I will reply again without the link to GP,
FLU farm, you are not taking the fun out of anything. I am having it delivered to my house in the city, so I will not be driving it anywhere except to the backyard. I will eventually make it street legal, but that is low priority. After I get it reconditioned I will take it out to the property I have in South Central Colorado. I figure the time I save in having it close by, and access to tools and parts will make it worth not having fun with it till later. As you suggested, about the first thing I plan to do is replace the fluids, belts and hoses.
Welcome. Given the history of the GP auctions, folks early on tended to get the better units (not all the time) while recent auctions tended to be units in less good shape. This is not a hard and fast rule but an observation. I realize right now you are in the mode of having just bought that scratch off lottery ticket and expecting you win the prize but I will try to reinject a dose of reality.
If the major components are not 100% you may be subjecting yourself to an expensive run down the rabbit hole. Luckily the underlying parts are typically low mileage very beefy Mercedes parts but abuse by an operator or bad maintenance can still damage expensive stuff. The good news is that parts are available with some sleuthing but the bad news is that if you need major parts they are expensive A transmission is probably a 6 to 8K investment. Your goals should to be ignoring the minor systems and seeing if the major equipment is in good enough condition that's its worth dealing with the small stuff.
At least one member on this site got a "bad one" with trashed transmission and obviously it had been picked for parts. I think he recently got a good one and the old one is now his private parts source.
Definitely a full lubricant change out and investigation of what come out of the drains is step one. If the rig will start and run, you may want to hold off on messing with the fuel system (for now). If the air pressure comes up great but if it doesn't, it may be worth hooking up a temporary supply from another source. One trick I realized recently is you can cut your air system diagnosis time somewhat by pushing in the emergency air system valve (large round button on the center console) this cuts out the trailer braking system that you can deal with later. Once you have air, drain the air tanks multiple times or even better remove them and the drain valve and clean them out. Its almost a guarantee that the air system is crapped up due to poor design and many of the fancy systems only work with adequate air delivered to the them.

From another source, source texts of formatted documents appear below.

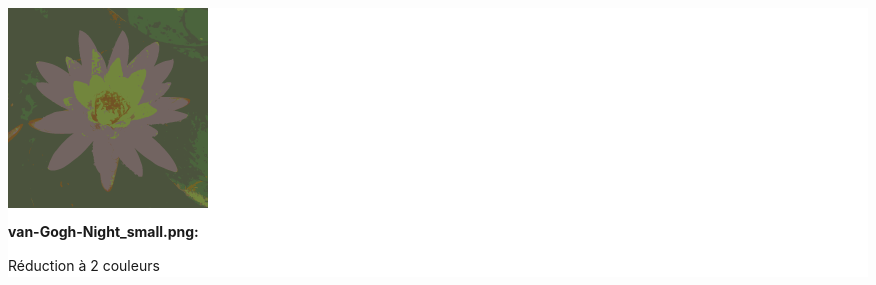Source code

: <img src="../../resources/personalSolution/test_perso/10_originale.jpg" width="200" height="auto" alt="mario_small" style="display: block"/>

**van-Gogh-Night_small.png:**

Réduction à 2 couleurs
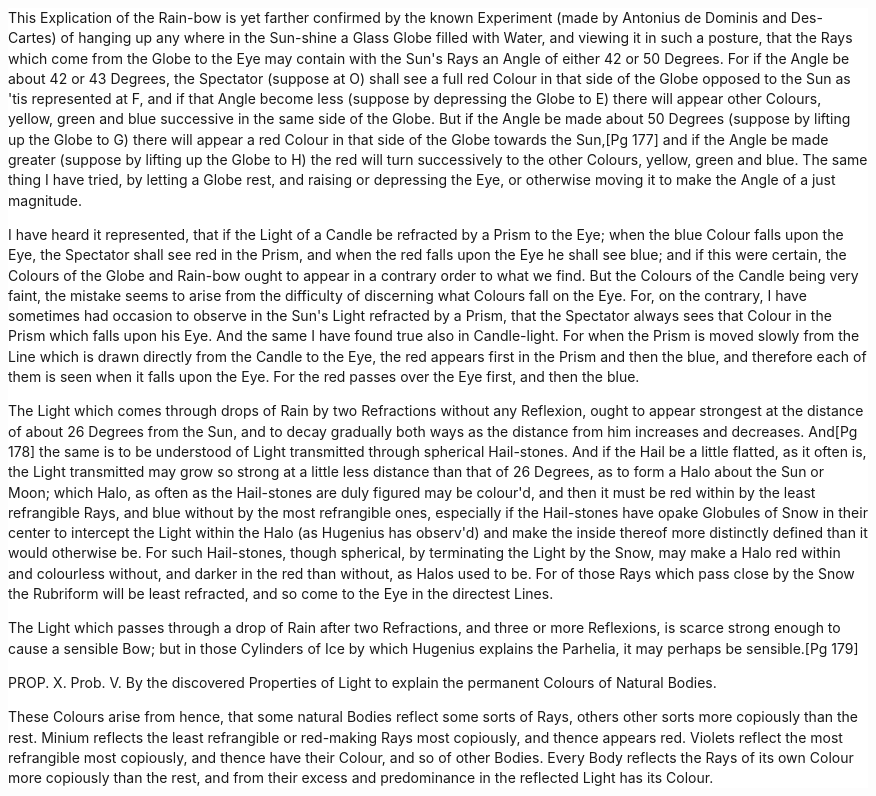 This Explication of the Rain-bow is yet farther confirmed by the known Experiment (made by Antonius de Dominis and Des-Cartes) of hanging up any where in the Sun-shine a Glass Globe filled with Water, and viewing it in such a posture, that the Rays which come from the Globe to the Eye may contain with the Sun's Rays an Angle of either 42 or 50 Degrees. For if the Angle be about 42 or 43 Degrees, the Spectator (suppose at O) shall see a full red Colour in that side of the Globe opposed to the Sun as 'tis represented at F, and if that Angle become less (suppose by depressing the Globe to E) there will appear other Colours, yellow, green and blue successive in the same side of the Globe. But if the Angle be made about 50 Degrees (suppose by lifting up the Globe to G) there will appear a red Colour in that side of the Globe towards the Sun,[Pg 177] and if the Angle be made greater (suppose by lifting up the Globe to H) the red will turn successively to the other Colours, yellow, green and blue. The same thing I have tried, by letting a Globe rest, and raising or depressing the Eye, or otherwise moving it to make the Angle of a just magnitude.

I have heard it represented, that if the Light of a Candle be refracted by a Prism to the Eye; when the blue Colour falls upon the Eye, the Spectator shall see red in the Prism, and when the red falls upon the Eye he shall see blue; and if this were certain, the Colours of the Globe and Rain-bow ought to appear in a contrary order to what we find. But the Colours of the Candle being very faint, the mistake seems to arise from the difficulty of discerning what Colours fall on the Eye. For, on the contrary, I have sometimes had occasion to observe in the Sun's Light refracted by a Prism, that the Spectator always sees that Colour in the Prism which falls upon his Eye. And the same I have found true also in Candle-light. For when the Prism is moved slowly from the Line which is drawn directly from the Candle to the Eye, the red appears first in the Prism and then the blue, and therefore each of them is seen when it falls upon the Eye. For the red passes over the Eye first, and then the blue.

The Light which comes through drops of Rain by two Refractions without any Reflexion, ought to appear strongest at the distance of about 26 Degrees from the Sun, and to decay gradually both ways as the distance from him increases and decreases. And[Pg 178] the same is to be understood of Light transmitted through spherical Hail-stones. And if the Hail be a little flatted, as it often is, the Light transmitted may grow so strong at a little less distance than that of 26 Degrees, as to form a Halo about the Sun or Moon; which Halo, as often as the Hail-stones are duly figured may be colour'd, and then it must be red within by the least refrangible Rays, and blue without by the most refrangible ones, especially if the Hail-stones have opake Globules of Snow in their center to intercept the Light within the Halo (as Hugenius has observ'd) and make the inside thereof more distinctly defined than it would otherwise be. For such Hail-stones, though spherical, by terminating the Light by the Snow, may make a Halo red within and colourless without, and darker in the red than without, as Halos used to be. For of those Rays which pass close by the Snow the Rubriform will be least refracted, and so come to the Eye in the directest Lines.

The Light which passes through a drop of Rain after two Refractions, and three or more Reflexions, is scarce strong enough to cause a sensible Bow; but in those Cylinders of Ice by which Hugenius explains the Parhelia, it may perhaps be sensible.[Pg 179]

PROP. X. Prob. V.
By the discovered Properties of Light to explain the permanent Colours of Natural Bodies.

These Colours arise from hence, that some natural Bodies reflect some sorts of Rays, others other sorts more copiously than the rest. Minium reflects the least refrangible or red-making Rays most copiously, and thence appears red. Violets reflect the most refrangible most copiously, and thence have their Colour, and so of other Bodies. Every Body reflects the Rays of its own Colour more copiously than the rest, and from their excess and predominance in the reflected Light has its Colour.
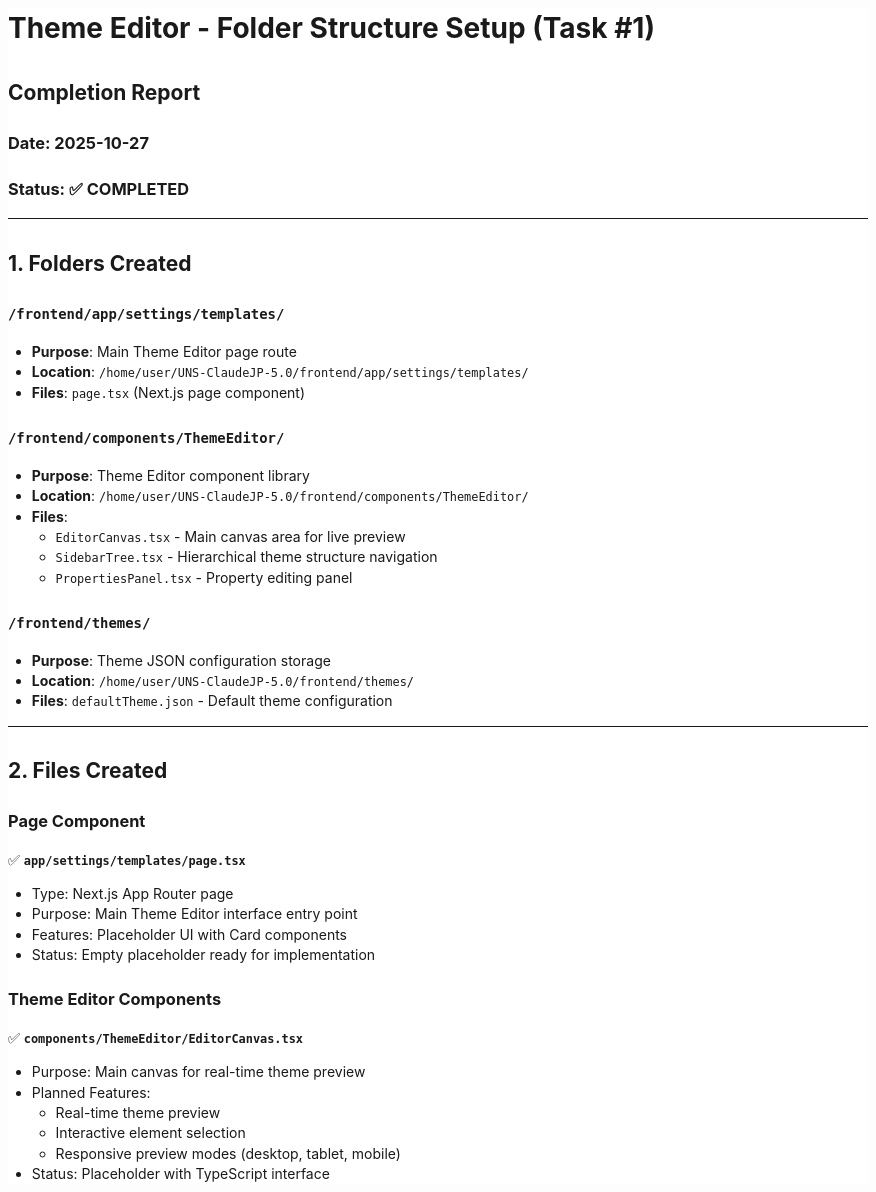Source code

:# Theme Editor - Folder Structure Setup (Task #1)

## Completion Report

### Date: 2025-10-27
### Status: ✅ COMPLETED

---

## 1. Folders Created

### `/frontend/app/settings/templates/`
- **Purpose**: Main Theme Editor page route
- **Location**: `/home/user/UNS-ClaudeJP-5.0/frontend/app/settings/templates/`
- **Files**: `page.tsx` (Next.js page component)

### `/frontend/components/ThemeEditor/`
- **Purpose**: Theme Editor component library
- **Location**: `/home/user/UNS-ClaudeJP-5.0/frontend/components/ThemeEditor/`
- **Files**:
  - `EditorCanvas.tsx` - Main canvas area for live preview
  - `SidebarTree.tsx` - Hierarchical theme structure navigation
  - `PropertiesPanel.tsx` - Property editing panel

### `/frontend/themes/`
- **Purpose**: Theme JSON configuration storage
- **Location**: `/home/user/UNS-ClaudeJP-5.0/frontend/themes/`
- **Files**: `defaultTheme.json` - Default theme configuration

---

## 2. Files Created

### Page Component
✅ **`app/settings/templates/page.tsx`**
- Type: Next.js App Router page
- Purpose: Main Theme Editor interface entry point
- Features: Placeholder UI with Card components
- Status: Empty placeholder ready for implementation

### Theme Editor Components

✅ **`components/ThemeEditor/EditorCanvas.tsx`**
- Purpose: Main canvas for real-time theme preview
- Planned Features:
  - Real-time theme preview
  - Interactive element selection
  - Responsive preview modes (desktop, tablet, mobile)
- Status: Placeholder with TypeScript interface
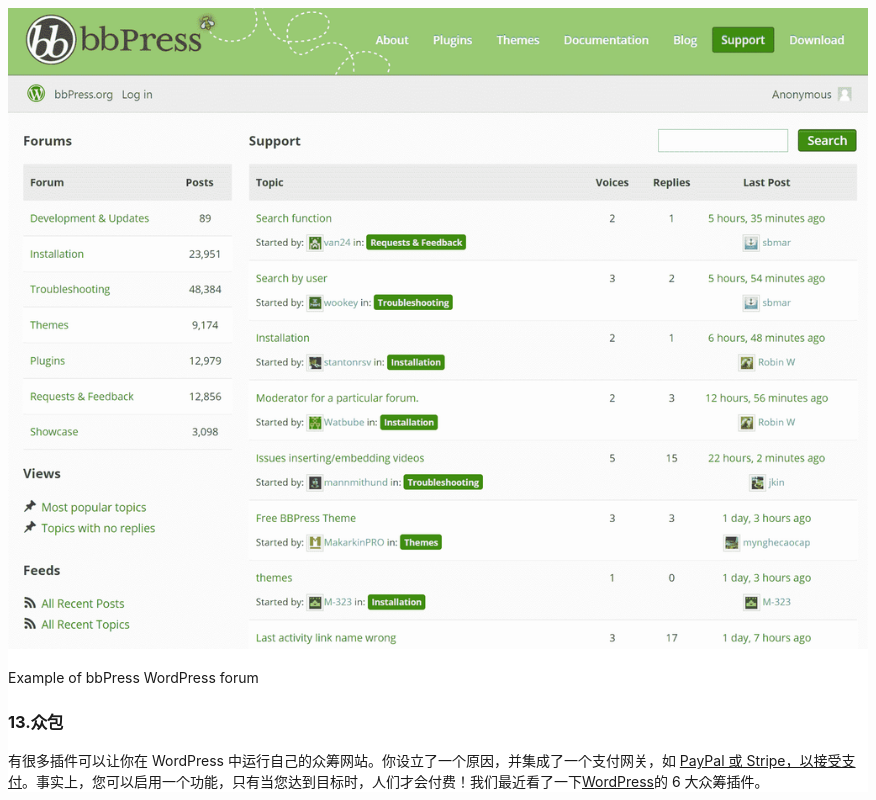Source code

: ![Example of bbPress WordPress forum](img/8248db09ad643f0fe060e5623c3bd17e.png)

Example of bbPress WordPress forum



### 13.众包

有很多插件可以让你在 WordPress 中运行自己的众筹网站。你设立了一个原因，并集成了一个支付网关，如 [PayPal 或 Stripe，以接受支付](https://kinsta.com/blog/stripe-vs-paypal/)。事实上，您可以启用一个功能，只有当您达到目标时，人们才会付费！我们最近看了一下[WordPress](https://kinsta.com/blog/crowdfunding-options-wordpress/)的 6 大众筹插件。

Now assuming its running try out the transmission. The SEE transmissions reportedly has weak synchros so shift slowly and carefully. Now try the 4wd, you may hear a lot of air leaks, don't worry about them for now but you will need to deal with them later. If you have functioning 4WD, congratulations you may have runner instead of potential parts vehicle. Note we all are probably lusting after parts when someone declares a parts truck
. Note the diff locks may not work but there is good chance they can be freed up.
With respect to dash, lets hope the rats didn't have field day. If when you get it running, you notice electrical accessories and gages not working, the "rat" has done its damage and you will soon have choice, either keep it for an off road beast hoping that the damaged wiring does short or find a quiet spot and plan on 40 to 80 hours of patching the harness back together.
I would definitely take a look at the track bars and exhaust since GP apparently is known to damage them when moving the SEEs with an all terrain forklift. There are sources for used track bars and an exhaust shop can probably patch the exhaust.